Reading period/finals is a time of high stress, tears (especially when this happens) and simply not enough sleep. Here's a tiny list of ways I know it's...that time of the semester again.
Here's what finals period means to me:
- My diet consists mainly of high-sugar foods and caffeinated beverages. I have a theory that as long as I keep drinking Diet Coke, I won't have to sleep. Ever. This also means that I become particularly hyperactive by about 11:30pm every night.
Probs why my brain feels like it's exploding. Source |
- My flash drive is forever hooked to my wallet and keys. As I run all over the place, from dorm to library to dhall to study room, I end up writing papers on so many different computers that I don't bother saving content to actual machines anymore.
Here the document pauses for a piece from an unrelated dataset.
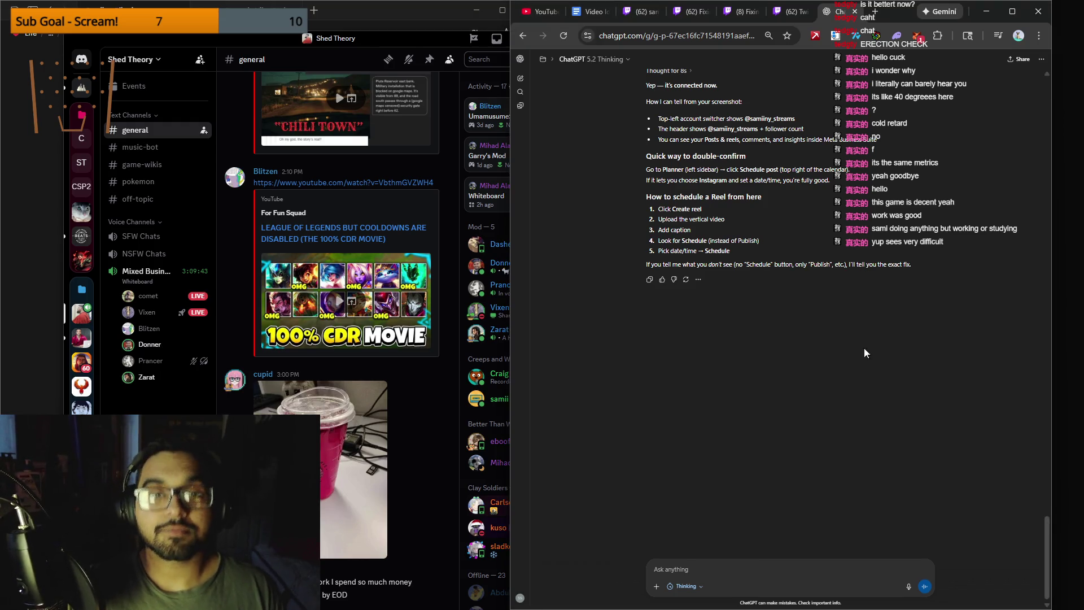
Step: Ask ChatGPT 'i was thinking about schedule 3-5 reels a day is that bad?', fixing typos first
scroll(862, 348, "up", 15)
Consequently, my entire life is saved on this here flash drive.
If this ever gets lost, I'm dropping out of school. |
- I never leave Winthrop House. I choose not to study in libraries because 1. I simply won't surround myself with that much stress and 2. I'm too ADHD to study/write paper writing without walking around every once in a while, which is glared at and frowned upon in Lamont and Widener. Instead, I live in my room and in the dhall, where I don't feel like the silence is eating me, I can sit in un-lady-like poses, and no one will stop me from bouncing around with glee whenever I finish a paragraph.
And here are some more general indicators of the finals season.
- Everyone either looks really classy or really sloppy. Classiness means that they haven't had time to do laundry and all they have left are dress clothes. Sloppy means that they roll out of bed, change from PJs to sweats and go about their business (I fall into the latter category). Normal dress is scarce during finals period.
These count as real pants, right? Source |
- People camp in libraries. I've seen people bring pillow, blankets, and entire meals to their cubicles in order to make sure they never lose their precious study spots. Last year, someone brought a rice cooker. I've seen people leave their belongings while they run home to shower (for hours). And when a new library patron removes a camper's belongings, performing a coup d'etat of their study carol, well, civil war ensues. Are we seeing why I don't frequent the library during this time of year anymore?
Please, just leave every once in a while. Source |
- The I'm-so-busy competition goes into full swing. Example:
- Student 1: Ohmygod I have so much work to do. I have like 4 papers and 4 finals.
- Student 2: Yeah, well I have papers to write and 4 exams in 2 days and I'm working a shift at the homeless shelter.
- Student 3: Yeah, well I have 4 exams at the same time on the same day and I'm rescuing kittens with the ASPCA on that day.
- Student 4: Yeah, well I have to turn in a project and take an astrophysics exam right after I moderate a GOP debate.
Guess what. We all have things to do.
The point is, we're almost done and this is certainly not the time to lose our sanity. Finals period sucks, but it sucks for every single person on campus. It's a stressful, tiring, and not a whole lot of fun, but we'll have the entire month of January to sleep it off. Let's just throw ourselves a pity party and move on.